__Exercises to complete__
**1.** Please summarize the passage on Black women's activism against sexual violence in two sentences.
**2.** Name every person identified by name in the passage on Black women's activism against sexual violence.
**3.** Write the next part of the passage on Black women's activism against sexual violence, picking up after its final sentence.

__Selected excerpt__
The resulting pattern of interracial rape was designed to terrorize and dominate the Black community, and consequently mobilized a vigorous defense of the bodily integrity of Black women. Slave narratives by women like Harriet Jacobs highlighted the sexual vulnerability of Black women, which served as a focal point of Black women’s anti-slavery activism.
After the Civil War, Ida B. Wells, Fannie Barrier Williams, Anna Julia Cooper and other Black activists continued to challenge white supremacist sexual exploitation. At the same time that Black women were subject to interracial rape with very little legal recourse, Ida B. Wells argued that Black men were accused of rape as part of a larger “system of intimidation” (Wells, qtd. xviii).
Rosa Parks and her husband had hosted meetings of local defenders of the men accused in the Scottsboro case in their home in 1932. McGuire’s history of the activism of Parks and others against “sexualized violence” provides a context for the bus boycott that recasts it as “a women’s movement for dignity, respect and bodily integrity” (43).

[Extracted data entries]
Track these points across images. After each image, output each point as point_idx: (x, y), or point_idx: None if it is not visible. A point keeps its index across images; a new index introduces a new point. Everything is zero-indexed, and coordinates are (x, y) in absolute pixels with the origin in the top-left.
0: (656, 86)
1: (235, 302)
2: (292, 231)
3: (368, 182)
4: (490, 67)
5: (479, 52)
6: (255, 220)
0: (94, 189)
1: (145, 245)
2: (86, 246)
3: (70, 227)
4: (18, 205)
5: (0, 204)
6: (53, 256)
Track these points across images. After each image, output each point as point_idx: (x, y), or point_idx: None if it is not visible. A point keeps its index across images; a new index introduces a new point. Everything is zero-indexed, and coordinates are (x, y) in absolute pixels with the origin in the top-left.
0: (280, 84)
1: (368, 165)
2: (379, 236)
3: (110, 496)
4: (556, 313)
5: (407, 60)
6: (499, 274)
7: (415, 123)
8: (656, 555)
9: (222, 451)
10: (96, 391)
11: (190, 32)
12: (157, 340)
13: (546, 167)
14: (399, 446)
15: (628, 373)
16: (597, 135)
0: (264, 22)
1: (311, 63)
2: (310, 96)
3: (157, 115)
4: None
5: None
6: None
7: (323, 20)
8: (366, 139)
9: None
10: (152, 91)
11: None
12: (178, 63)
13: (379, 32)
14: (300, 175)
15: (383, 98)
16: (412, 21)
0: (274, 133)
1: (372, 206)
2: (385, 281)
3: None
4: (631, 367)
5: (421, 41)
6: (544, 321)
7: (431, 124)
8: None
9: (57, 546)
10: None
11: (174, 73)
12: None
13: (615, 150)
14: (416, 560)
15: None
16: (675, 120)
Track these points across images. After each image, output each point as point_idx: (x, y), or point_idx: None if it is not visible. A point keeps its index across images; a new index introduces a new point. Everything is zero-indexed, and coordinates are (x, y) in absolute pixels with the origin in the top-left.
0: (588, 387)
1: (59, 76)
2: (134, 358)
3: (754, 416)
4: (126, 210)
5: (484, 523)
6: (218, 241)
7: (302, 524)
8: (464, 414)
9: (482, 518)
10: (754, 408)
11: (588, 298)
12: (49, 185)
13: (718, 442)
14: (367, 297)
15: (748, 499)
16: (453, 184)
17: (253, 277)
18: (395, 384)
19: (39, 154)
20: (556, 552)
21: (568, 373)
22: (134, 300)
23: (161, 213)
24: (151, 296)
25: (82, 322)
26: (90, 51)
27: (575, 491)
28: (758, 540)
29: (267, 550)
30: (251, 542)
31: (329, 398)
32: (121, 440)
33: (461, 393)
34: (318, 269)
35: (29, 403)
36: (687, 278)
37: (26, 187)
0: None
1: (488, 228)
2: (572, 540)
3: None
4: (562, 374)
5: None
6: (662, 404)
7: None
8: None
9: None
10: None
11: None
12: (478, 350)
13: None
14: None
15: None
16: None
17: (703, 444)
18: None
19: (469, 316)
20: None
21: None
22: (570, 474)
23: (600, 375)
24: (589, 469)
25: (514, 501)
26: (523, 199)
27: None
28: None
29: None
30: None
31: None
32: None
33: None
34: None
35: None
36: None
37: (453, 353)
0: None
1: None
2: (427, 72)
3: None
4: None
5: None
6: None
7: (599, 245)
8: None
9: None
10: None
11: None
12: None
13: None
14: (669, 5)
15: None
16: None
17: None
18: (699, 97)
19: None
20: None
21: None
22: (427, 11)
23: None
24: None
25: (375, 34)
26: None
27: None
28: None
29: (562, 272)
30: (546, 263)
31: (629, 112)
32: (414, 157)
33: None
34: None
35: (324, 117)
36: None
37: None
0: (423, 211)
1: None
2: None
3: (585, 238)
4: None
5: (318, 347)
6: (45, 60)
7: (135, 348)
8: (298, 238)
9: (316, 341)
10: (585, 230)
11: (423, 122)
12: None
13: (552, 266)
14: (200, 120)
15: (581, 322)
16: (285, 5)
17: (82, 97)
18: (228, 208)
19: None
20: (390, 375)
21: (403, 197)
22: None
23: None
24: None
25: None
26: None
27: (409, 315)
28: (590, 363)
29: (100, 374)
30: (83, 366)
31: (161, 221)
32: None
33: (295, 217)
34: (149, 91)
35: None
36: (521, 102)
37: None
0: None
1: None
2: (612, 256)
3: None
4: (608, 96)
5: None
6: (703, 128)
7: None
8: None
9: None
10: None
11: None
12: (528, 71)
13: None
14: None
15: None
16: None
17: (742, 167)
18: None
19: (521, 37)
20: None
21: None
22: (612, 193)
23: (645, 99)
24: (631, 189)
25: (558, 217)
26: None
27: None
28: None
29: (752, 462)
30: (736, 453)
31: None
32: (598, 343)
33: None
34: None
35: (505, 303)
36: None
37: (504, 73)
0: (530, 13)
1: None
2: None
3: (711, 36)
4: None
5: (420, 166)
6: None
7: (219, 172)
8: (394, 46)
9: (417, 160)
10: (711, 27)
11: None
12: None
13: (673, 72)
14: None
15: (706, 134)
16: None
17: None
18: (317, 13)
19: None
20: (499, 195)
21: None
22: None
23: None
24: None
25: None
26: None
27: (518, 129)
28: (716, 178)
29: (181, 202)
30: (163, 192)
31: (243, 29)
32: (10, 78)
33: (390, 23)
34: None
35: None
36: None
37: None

__Results of the exercise__
**1.** Interracial rape was used to terrorize and dominate the Black community, which drove a vigorous defense of Black women's bodily integrity, from slave narratives such as Harriet Jacobs's to the post–Civil War work of Ida B. Wells, Fannie Barrier Williams and Anna Julia Cooper, with Wells arguing that rape accusations against Black men were part of a "system of intimidation." Rosa Parks and her husband hosted meetings of defenders of the men accused in the Scottsboro case in 1932, and McGuire's history recasts the bus boycott as "a women's movement for dignity, respect and bodily integrity."

**2.**
Harriet Jacobs
Ida B. Wells
Fannie Barrier Williams
Anna Julia Cooper
Rosa Parks
McGuire

**3.**
Equal Justice and Protection
McGuire shows that already existing social and political structures in Montgomery enabled the “relative speed with which the 1955 boycott was begun.” These had been organized, in part, to seek “equal justice and protection for black women” (62, 54). One of these organizations was the Women’s Political Caucus, or the WPC, established by Mary Fair Burks in 1946 after a “run-in” with a “club wielding police officer” (63).
The WPC quickly decided to focus on registering voters. In 1950, Jo Ann Robinson took over leadership of the WPC. Like Burks, Robinson was a faculty member at Alabama State College. Under her guidance the WPC challenged segregation in city parks as well as police brutality. In 1952 they attended a City Commission meeting to protest segregation on city buses and “abuses heaped upon black female bus riders,” demonstrating years of Black women’s activism in regard to the bus system preceding the 1955 boycott (65).
Efforts to seek justice for Black women raped by white men also proved the effectiveness of political strategies later utilized in the successful effort to desegregate the Montgomery buses. One of these women was Gertrude Perkins, raped in Montgomery in 1949 by two uniformed police officers.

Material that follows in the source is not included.